***** Record set *****

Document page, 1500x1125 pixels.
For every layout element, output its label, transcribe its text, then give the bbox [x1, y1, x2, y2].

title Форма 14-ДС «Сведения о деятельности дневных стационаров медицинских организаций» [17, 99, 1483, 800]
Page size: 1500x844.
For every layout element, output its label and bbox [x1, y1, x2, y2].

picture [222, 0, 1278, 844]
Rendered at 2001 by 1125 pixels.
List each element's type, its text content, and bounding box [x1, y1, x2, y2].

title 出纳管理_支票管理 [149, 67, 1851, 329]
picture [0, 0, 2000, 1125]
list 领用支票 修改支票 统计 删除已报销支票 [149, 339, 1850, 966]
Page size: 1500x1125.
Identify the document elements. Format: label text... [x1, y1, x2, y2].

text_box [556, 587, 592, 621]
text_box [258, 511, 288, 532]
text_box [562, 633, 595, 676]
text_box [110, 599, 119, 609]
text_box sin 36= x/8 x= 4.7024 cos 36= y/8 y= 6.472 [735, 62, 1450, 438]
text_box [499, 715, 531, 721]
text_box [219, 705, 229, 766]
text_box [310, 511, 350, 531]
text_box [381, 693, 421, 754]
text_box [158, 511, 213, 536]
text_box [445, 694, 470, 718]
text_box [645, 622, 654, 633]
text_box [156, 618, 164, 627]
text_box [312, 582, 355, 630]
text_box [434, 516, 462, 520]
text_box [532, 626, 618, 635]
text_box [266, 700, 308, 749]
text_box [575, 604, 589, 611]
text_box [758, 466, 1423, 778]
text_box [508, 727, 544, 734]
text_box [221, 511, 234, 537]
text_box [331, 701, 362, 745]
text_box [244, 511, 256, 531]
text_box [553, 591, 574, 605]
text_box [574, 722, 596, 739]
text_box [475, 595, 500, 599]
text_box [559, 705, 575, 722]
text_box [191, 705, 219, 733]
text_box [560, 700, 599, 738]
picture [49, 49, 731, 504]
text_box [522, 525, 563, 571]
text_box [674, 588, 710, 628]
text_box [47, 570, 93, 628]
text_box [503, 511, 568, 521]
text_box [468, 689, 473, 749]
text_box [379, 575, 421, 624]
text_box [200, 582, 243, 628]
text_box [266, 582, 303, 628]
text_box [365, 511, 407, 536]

*****

■ **Task description**
Pick out each line above that includes "pixels" and show it.

■ **Problem solution**
Document page, 1500x1125 pixels.
Rendered at 2001 by 1125 pixels.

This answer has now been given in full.